The Supreme Court’s approval this month of DNA collection during arrests coincides with rising use of that technology as well, with suspects in some cases submitting to tests that put their genetic details in official databases, even if they are never convicted of a crime.
it isn’t only our driver’s licenses that we have to worry about. Another, even larger, database exists. The US State Department has a database with 230 million searchable images.

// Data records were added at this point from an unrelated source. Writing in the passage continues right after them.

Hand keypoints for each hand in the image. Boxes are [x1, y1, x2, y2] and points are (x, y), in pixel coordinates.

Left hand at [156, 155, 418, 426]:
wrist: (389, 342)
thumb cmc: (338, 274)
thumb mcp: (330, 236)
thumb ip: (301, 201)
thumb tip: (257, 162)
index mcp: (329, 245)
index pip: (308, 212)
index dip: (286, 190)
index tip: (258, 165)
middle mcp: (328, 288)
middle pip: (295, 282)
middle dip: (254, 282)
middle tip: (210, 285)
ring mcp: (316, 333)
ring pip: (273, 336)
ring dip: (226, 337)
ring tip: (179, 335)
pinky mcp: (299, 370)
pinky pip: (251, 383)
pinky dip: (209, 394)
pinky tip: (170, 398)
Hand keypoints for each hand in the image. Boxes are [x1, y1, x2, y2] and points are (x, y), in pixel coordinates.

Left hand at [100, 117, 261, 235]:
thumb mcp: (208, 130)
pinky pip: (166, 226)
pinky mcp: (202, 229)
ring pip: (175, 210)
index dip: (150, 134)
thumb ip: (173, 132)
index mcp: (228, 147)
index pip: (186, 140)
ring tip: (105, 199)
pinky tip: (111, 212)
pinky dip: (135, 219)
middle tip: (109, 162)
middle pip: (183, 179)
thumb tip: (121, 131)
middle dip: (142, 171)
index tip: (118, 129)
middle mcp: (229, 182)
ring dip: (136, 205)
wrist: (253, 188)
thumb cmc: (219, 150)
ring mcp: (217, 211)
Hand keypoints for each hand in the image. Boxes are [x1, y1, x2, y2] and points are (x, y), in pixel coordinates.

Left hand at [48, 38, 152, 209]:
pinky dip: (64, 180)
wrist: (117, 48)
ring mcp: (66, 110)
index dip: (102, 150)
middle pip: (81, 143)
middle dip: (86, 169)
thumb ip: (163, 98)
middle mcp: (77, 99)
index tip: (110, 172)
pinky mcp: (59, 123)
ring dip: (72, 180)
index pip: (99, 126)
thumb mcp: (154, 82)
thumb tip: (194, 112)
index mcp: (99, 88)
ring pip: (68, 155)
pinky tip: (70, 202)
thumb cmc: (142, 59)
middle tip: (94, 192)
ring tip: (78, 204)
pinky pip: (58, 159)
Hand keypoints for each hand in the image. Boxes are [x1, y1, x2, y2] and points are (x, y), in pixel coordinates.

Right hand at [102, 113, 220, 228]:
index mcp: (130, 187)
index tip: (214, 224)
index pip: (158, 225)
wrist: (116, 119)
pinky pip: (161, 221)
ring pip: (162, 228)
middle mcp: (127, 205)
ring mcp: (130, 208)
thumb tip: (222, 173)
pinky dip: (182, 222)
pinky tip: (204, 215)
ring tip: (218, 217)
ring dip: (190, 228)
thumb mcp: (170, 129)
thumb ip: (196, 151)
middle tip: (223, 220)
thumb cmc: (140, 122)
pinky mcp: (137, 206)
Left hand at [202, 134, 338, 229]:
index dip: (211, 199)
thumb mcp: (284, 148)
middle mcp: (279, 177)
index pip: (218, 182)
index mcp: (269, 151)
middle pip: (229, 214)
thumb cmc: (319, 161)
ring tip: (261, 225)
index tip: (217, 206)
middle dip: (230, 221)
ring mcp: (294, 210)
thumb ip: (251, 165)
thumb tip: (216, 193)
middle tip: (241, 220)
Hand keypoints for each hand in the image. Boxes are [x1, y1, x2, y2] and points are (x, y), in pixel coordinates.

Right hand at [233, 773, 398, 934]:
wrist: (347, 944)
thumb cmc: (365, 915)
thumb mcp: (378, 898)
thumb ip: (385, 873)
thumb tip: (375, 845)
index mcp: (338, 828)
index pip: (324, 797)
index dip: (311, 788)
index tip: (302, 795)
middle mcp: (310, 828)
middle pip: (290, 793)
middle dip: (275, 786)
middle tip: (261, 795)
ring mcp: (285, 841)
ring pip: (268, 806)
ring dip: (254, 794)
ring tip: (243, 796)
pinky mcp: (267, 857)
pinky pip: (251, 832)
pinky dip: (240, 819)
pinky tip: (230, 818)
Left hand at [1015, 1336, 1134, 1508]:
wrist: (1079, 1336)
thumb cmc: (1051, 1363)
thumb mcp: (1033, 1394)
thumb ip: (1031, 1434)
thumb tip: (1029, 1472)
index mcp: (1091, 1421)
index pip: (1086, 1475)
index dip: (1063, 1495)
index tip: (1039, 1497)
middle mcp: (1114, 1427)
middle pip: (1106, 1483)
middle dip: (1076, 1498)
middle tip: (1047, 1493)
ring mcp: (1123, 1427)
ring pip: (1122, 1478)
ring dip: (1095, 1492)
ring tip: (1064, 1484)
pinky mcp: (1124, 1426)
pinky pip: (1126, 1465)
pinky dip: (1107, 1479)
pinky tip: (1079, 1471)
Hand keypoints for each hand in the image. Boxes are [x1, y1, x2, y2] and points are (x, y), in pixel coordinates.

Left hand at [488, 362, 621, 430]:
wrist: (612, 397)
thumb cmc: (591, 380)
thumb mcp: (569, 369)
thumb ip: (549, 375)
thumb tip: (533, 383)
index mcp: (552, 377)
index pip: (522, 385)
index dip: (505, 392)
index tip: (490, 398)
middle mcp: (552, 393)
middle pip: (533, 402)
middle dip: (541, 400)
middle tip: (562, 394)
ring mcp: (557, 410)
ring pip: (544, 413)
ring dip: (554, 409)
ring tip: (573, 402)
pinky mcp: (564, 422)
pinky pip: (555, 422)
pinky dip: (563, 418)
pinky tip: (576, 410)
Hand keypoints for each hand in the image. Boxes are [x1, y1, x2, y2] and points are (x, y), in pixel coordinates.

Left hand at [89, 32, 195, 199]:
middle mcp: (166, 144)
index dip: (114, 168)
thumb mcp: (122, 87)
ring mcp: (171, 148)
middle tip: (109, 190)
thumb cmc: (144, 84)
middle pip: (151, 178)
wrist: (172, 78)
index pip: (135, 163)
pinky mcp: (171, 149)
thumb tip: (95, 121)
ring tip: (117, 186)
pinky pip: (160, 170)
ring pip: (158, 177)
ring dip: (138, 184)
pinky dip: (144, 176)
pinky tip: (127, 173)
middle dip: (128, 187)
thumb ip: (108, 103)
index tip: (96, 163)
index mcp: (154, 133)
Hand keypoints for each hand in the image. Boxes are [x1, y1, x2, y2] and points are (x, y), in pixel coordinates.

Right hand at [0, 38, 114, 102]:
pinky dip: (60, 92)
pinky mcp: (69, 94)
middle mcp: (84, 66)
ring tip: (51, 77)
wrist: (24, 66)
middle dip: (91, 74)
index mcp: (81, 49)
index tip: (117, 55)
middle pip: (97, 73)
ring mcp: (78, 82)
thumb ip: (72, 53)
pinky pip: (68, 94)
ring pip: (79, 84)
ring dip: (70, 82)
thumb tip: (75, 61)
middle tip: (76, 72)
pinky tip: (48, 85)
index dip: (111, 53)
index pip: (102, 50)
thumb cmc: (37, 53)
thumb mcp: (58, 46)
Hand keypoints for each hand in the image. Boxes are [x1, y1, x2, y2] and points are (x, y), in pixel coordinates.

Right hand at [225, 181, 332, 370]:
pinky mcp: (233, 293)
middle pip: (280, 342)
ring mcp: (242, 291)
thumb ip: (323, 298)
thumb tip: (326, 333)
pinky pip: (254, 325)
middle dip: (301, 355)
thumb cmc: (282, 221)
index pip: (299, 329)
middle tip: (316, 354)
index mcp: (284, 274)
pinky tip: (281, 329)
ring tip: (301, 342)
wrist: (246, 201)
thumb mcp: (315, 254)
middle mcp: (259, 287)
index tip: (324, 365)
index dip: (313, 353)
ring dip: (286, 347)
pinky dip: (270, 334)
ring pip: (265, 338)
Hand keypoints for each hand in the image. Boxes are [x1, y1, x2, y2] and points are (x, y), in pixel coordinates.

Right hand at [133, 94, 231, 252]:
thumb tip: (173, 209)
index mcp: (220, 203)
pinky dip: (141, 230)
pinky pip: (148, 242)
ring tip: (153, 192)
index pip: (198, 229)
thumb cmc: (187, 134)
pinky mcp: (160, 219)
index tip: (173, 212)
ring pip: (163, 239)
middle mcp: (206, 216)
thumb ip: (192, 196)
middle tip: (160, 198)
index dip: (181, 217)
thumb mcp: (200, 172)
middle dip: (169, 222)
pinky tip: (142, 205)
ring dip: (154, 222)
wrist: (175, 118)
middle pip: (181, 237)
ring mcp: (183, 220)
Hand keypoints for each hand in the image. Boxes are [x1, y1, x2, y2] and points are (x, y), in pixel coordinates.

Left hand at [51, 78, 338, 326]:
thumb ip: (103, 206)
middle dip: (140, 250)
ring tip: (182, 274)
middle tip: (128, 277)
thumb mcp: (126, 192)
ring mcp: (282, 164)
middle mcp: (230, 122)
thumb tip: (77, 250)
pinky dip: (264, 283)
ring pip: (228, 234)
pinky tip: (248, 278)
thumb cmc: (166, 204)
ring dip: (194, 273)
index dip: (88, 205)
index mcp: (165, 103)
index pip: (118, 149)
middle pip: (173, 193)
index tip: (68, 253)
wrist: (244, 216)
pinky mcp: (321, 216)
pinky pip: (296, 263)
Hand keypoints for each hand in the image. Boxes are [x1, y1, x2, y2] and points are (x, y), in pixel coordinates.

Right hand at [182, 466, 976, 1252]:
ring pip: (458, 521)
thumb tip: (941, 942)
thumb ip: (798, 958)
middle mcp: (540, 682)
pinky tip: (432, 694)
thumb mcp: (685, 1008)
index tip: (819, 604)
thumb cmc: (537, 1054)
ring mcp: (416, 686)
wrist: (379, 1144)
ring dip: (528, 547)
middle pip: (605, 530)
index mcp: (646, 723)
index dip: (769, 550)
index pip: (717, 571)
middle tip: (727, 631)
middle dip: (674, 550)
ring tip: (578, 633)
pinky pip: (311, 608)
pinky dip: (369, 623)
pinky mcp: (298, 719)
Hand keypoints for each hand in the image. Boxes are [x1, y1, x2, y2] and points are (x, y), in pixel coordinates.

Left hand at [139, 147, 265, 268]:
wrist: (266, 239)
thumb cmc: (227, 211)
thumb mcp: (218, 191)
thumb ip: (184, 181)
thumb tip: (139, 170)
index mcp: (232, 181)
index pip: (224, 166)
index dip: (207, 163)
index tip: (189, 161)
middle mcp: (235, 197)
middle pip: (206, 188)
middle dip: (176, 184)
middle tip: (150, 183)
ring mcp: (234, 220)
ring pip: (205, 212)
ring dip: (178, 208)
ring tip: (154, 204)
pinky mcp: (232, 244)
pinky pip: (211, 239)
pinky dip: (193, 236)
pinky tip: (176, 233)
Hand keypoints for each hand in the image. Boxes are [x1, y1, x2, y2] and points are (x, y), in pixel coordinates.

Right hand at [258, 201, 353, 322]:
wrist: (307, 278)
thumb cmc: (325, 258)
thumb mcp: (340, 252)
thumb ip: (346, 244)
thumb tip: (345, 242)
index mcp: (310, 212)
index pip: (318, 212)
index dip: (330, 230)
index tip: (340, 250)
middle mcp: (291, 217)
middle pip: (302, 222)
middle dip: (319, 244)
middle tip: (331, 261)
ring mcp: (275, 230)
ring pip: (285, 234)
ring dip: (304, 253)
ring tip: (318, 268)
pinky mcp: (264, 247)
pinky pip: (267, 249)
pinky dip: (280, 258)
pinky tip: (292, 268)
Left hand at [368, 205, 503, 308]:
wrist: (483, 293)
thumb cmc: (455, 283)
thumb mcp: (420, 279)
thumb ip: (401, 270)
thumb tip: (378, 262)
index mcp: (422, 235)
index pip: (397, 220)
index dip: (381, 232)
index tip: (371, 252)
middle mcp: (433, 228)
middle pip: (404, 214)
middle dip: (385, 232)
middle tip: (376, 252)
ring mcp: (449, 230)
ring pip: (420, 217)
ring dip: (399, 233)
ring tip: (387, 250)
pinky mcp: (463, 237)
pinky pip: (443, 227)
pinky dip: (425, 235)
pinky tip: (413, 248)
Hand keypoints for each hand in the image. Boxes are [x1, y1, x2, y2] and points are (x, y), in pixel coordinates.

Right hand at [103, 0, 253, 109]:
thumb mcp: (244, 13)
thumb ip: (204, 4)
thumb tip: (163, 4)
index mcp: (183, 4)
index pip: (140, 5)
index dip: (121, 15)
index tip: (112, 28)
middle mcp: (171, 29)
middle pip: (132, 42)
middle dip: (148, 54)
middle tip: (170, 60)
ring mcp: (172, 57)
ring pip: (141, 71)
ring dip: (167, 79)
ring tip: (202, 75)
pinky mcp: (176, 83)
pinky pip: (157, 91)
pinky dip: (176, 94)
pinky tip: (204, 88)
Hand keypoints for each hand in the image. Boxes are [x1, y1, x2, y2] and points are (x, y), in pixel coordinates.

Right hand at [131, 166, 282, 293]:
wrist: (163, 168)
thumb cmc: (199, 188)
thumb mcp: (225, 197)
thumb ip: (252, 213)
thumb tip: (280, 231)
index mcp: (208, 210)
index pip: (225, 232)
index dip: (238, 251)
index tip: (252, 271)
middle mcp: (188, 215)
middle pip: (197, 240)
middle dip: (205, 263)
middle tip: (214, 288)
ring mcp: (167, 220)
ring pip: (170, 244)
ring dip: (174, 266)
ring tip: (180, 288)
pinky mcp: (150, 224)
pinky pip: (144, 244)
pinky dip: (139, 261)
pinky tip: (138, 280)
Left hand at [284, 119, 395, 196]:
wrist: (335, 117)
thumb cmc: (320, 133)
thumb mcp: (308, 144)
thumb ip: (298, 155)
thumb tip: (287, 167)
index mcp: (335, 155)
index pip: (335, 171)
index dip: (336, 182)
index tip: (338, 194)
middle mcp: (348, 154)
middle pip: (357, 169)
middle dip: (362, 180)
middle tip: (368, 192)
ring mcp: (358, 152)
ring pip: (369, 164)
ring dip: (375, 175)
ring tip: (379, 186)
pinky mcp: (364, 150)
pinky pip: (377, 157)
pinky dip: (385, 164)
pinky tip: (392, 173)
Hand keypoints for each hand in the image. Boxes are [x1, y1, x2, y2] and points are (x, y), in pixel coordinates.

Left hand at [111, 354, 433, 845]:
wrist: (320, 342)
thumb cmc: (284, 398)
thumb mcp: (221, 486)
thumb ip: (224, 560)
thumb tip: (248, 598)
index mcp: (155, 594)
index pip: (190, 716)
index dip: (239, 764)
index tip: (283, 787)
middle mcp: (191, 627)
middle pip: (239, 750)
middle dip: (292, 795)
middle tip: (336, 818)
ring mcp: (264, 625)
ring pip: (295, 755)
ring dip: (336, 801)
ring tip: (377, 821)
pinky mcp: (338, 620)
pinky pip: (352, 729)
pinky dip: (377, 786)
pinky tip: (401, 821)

Anyone with a passport or an immigration visa may find themselves an unwilling participant in this database.
This invasion of privacy is just another facet of the surveillance state, and should be no surprise considering the information Edward Snowden just shared about the over-reaching tentacles of the NSA into all of our communications. We are filing our identities with the government and they can identify us at will, without any requirement for probable cause.
As part of an update to the national fingerprint database, the FBI has begun rolling out facial recognition to identify criminals. It will form part of the bureau’s long-awaited, $1 billion Next Generation Identification (NGI) program, which will also add biometrics such as iris scans, DNA analysis, and voice identification to the toolkit. A handful of states began uploading their photos as part of a pilot program this February and it is expected to be rolled out nationwide by 2014.
Applications include tracking a suspect by picking out their face in a crowd and comparing images of a person of interest. against a national repository of images held by the FBI. An algorithm would perform an automatic search and return a list of potential hits for an officer to sort through and use as possible leads for an investigation.
The FBI’s Jerome Pender told the Senate in July that the searchable photo database used in the pilot studies only includes mugshots of known criminals. But it’s unclear from the NGI’s privacy statement whether that will remain the case once the entire system is up and running or if civilian photos might be added(and they will be, you dont spend 1 Billion dollars on this technology to keep tabs on a small minority of criminals and “suspected terrorists”), says attorney Jennifer Lynch of the Electronic Frontier Foundation.